FTC attorney Michael Ostheimer said, "There are tons and tons of endorsements out there. Some people are making adequate disclosures. Some are not.”
Typical posts signaling red flags include those where an influencer captions a photo featuring a product with "thank you" with little further disclosure about the relationship between the brand and influencer. Influencers must disclose when they are given free or discounted product which they then post about.
The FTC outlines specific guidelines that influencers must follow. Deceptive practices include crafting a content-heavy caption where users have to click "more" to scroll through the whole post, only to find a hidden note about sponsorship buried at the end.
A disclosure of being compensated for a post must therefore appear in the first few lines of an Instagram caption. The same guidelines must be followed in Snapchat, and a text disclosure must appear in Instagram stories since many users watch stories on mute.
The FTC writes in its letter that, "Knowing the connection [between brand and influencer] is important information for anyone evaluating the endorsement."

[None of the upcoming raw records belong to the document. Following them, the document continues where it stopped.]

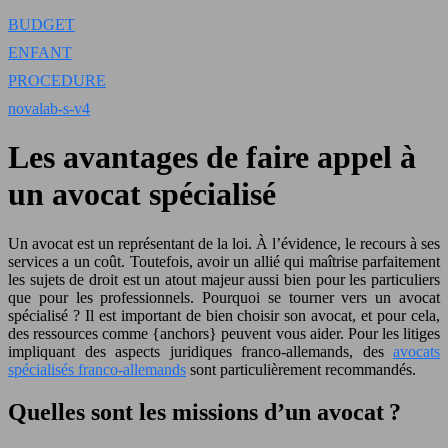
BUDGET
ENFANT
PROCEDURE
novalab-s-v4
Les avantages de faire appel à
un avocat spécialisé
Un avocat est un représentant de la loi. À l’évidence, le recours à ses
services a un coût. Toutefois, avoir un allié qui maîtrise parfaitement
les sujets de droit est un atout majeur aussi bien pour les particuliers
que pour les professionnels. Pourquoi se tourner vers un avocat
spécialisé ? Il est important de bien choisir son avocat, et pour cela,
des ressources comme {anchors} peuvent vous aider. Pour les litiges
impliquant des aspects juridiques franco-allemands, des
avocats
spécialisés franco-allemands
sont particulièrement recommandés.
Quelles sont les missions d’un avocat ?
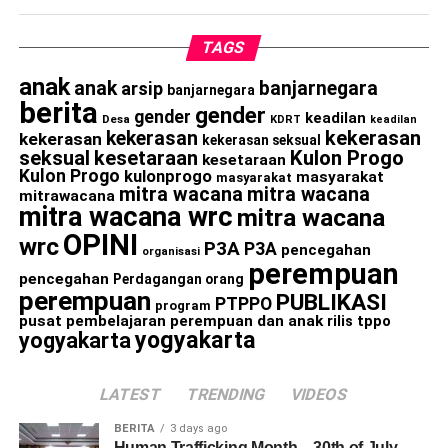
TAGS
anak
anak
banjarnegara
arsip
banjarnegara
berita
gender
gender
keadilan
Desa
KDRT
keadilan
kekerasan
kekerasan
kekerasan
kekerasan seksual
seksual
kesetaraan
Kulon Progo
kesetaraan
Kulon Progo
kulonprogo
masyarakat
masyarakat
mitra wacana
mitra wacana
mitrawacana
mitra wacana wrc
mitra wacana
OPINI
wrc
P3A
P3A
pencegahan
organisasi
perempuan
pencegahan
Perdagangan orang
perempuan
PUBLIKASI
PTPPO
program
pusat pembelajaran perempuan dan anak
rilis
tppo
yogyakarta
yogyakarta
LATEST
TRENDING
VIDEOS
BERITA
3 days ago
Human Trafficking Month – 30th of July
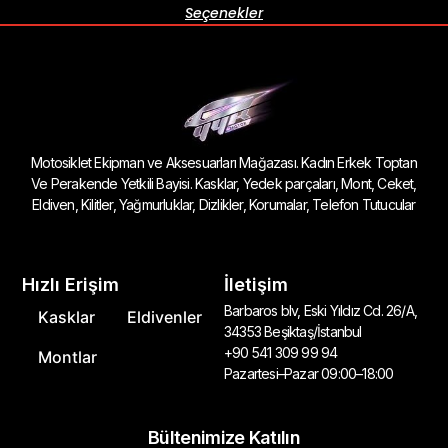
Seçenekler
Motosiklet Ekipman ve Aksesuarları Mağazası. Kadın Erkek Toptan
Ve Perakende Yetkili Bayisi. Kasklar, Yedek parçaları, Mont, Ceket,
Eldiven, Kilitler, Yağmurluklar, Dizlikler, Korumalar, Telefon Tutucular
Hızlı Erişim
İletişim
Barbaros blv, Eski Yıldız Cd. 26/A,
Kasklar
Eldivenler
34353 Beşiktaş/İstanbul
+90 541 309 99 94
Montlar
Pazartesi–Pazar 09:00–18:00
Bültenimize Katılın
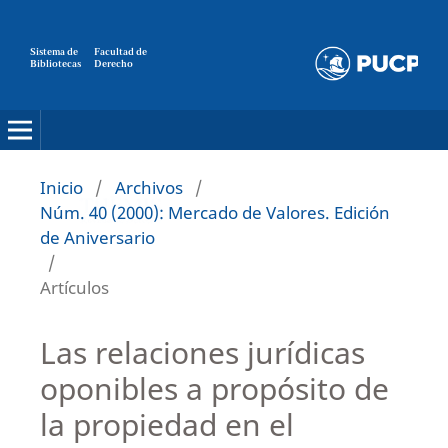
Sistema de
Facultad de
Bibliotecas
Derecho
Inicio
/
Archivos
/
Núm. 40 (2000): Mercado de Valores. Edición
de Aniversario
/
Artículos
Las relaciones jurídicas
oponibles a propósito de
la propiedad en el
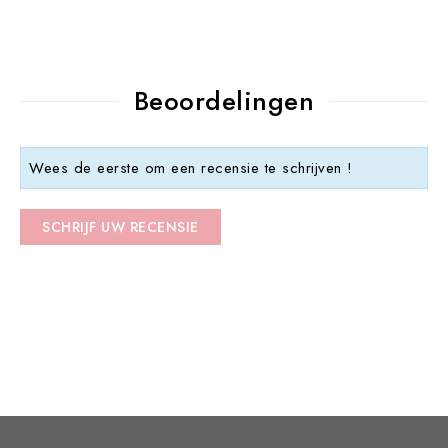
Beoordelingen
Wees de eerste om een recensie te schrijven !
SCHRIJF UW RECENSIE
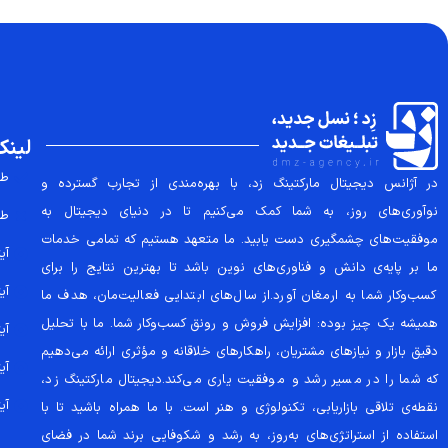
لینک
طر
در آژانس دیجیتال مارکتینگ زد، با بهره‌مندی از تجارب گسترده و
نوآوری‌های روز، به شما کمک می‌کنیم تا در دنیای دیجیتال به
طر
موفقیت‌های چشمگیری دست یابید. ما متعهد هستیم که تمامی خدمات
آیتم
ما بر پایه‌ی دانش و فناوری‌های نوین باشد تا بهترین نتایج را برای
آیتم
کسب‌وکار شما به ارمغان آورد.از سال‌های ابتدایی فعالیت‌مان، هدف ما
همیشه یک چیز بوده: افزایش فروش و رونق کسب‌وکار شما. ما با تحلیل
آیتم
دقیق بازار و نیازهای مشتریان، راهکارهای خلاقانه و مؤثری ارائه می‌دهیم
آیتم
که شما را در مسیر رشد و موفقیت یاری می‌کند.دیجیتال مارکتینگ زد،
آیتم
نقطه‌ی تلاقی بازاریابی، تکنولوژی و هنر است. با ما همراه باشید تا با
استفاده از استراتژی‌های به‌روز، به رشد و شکوفایی برند شما در فضای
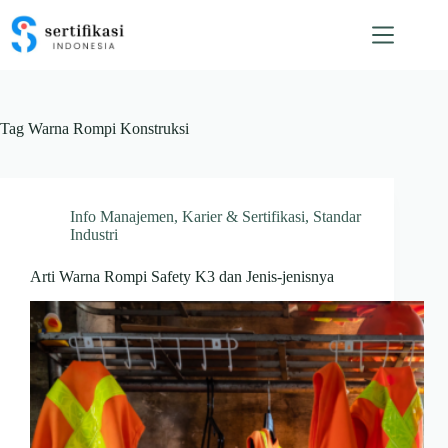
Skip
to
content
Tag
Warna Rompi Konstruksi
Info Manajemen
,
Karier & Sertifikasi
,
Standar
Industri
Arti Warna Rompi Safety K3 dan Jenis-jenisnya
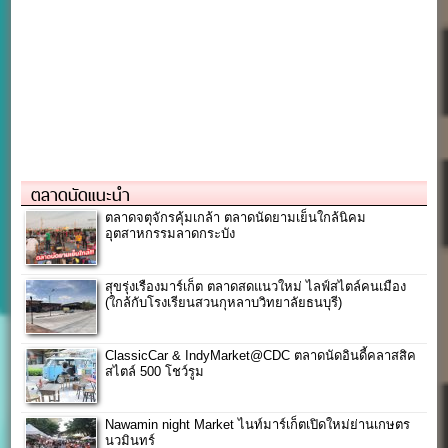
ตลาดนัดแนะนำ
ตลาดจตุจักรคุ้มเกล้า ตลาดนัดยามเย็นใกล้นิคม
อุตสาหกรรมลาดกระบัง
สุขรุ่งเรืองมาร์เก็ต ตลาดสดแนวใหม่ ไลฟ์สไตล์คนเมือง
(ใกล้กับโรงเรียนสวนกุหลาบวิทยาลัยธนบุรี)
ClassicCar & IndyMarket@CDC ตลาดนัดอินดี้คลาสสิค
สไตล์ 500 โชว์รูม
Nawamin night Market ไนท์มาร์เก็ตเปิดใหม่ย่านเกษตร
นวมินทร์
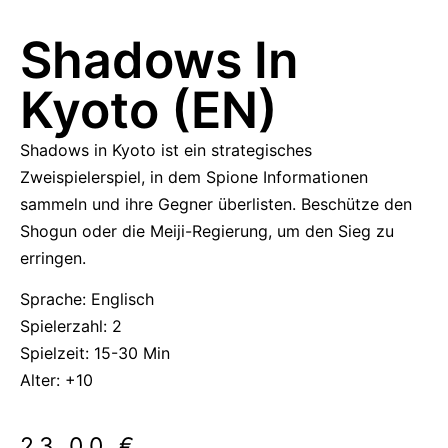
Shadows In
Kyoto (EN)
Shadows in Kyoto ist ein strategisches
Zweispielerspiel, in dem Spione Informationen
sammeln und ihre Gegner überlisten. Beschütze den
Shogun oder die Meiji-Regierung, um den Sieg zu
erringen.
Sprache: Englisch
Spielerzahl: 2
Spielzeit: 15-30 Min
Alter: +10
23,00
€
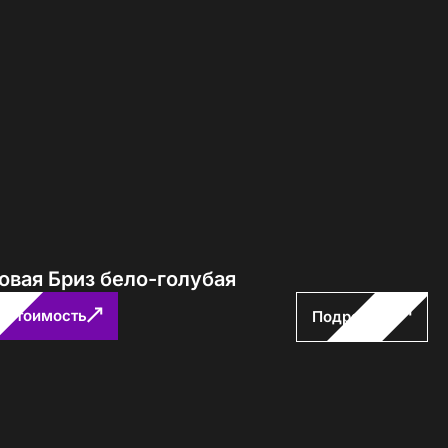
Определение...
овая Бриз бело-голубая
ь стоимость
Подробнее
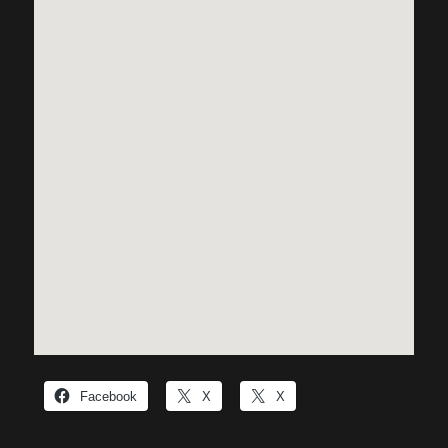
Facebook
X
X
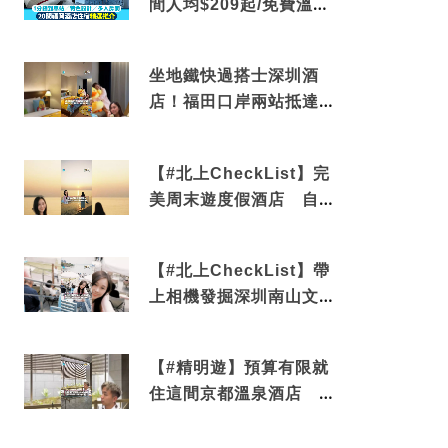
間人均$209起/免費溫泉/
近博多車站
坐地鐵快過搭士深圳酒
店！福田口岸兩站抵達
還有免費烘洗服務
【#北上CheckList】完
美周末遊度假酒店 自帶
電影院 必打卡深圳膠囊
列車
【#北上CheckList】帶
上相機發掘深圳南山文藝
角落 2天1夜住進海景套
房享受私人時光
【#精明遊】預算有限就
住這間京都溫泉酒店 車
站行5分鐘可達 必吃自助
早餐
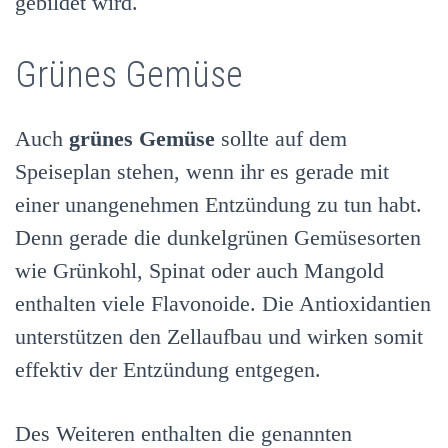
gebildet wird.
Grünes Gemüse
Auch
grünes Gemüse
sollte auf dem
Speiseplan stehen, wenn ihr es gerade mit
einer unangenehmen Entzündung zu tun habt.
Denn gerade die dunkelgrünen Gemüsesorten
wie Grünkohl, Spinat oder auch Mangold
enthalten viele Flavonoide. Die Antioxidantien
unterstützen den Zellaufbau und wirken somit
effektiv der Entzündung entgegen.
Des Weiteren enthalten die genannten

Suggested captions that are FTC-compliant include adding #ad or #sponsored up front in the comments. The hashtag "ambassador" is considered too vague, as it is unclear whether the person is being paid or not.
Companies are responsible for monitoring their affiliate marketing networks and influencer posts, and the FTC has the authority to make influencers give up the compensation they receive when they do not properly disclose an endorsement relationship.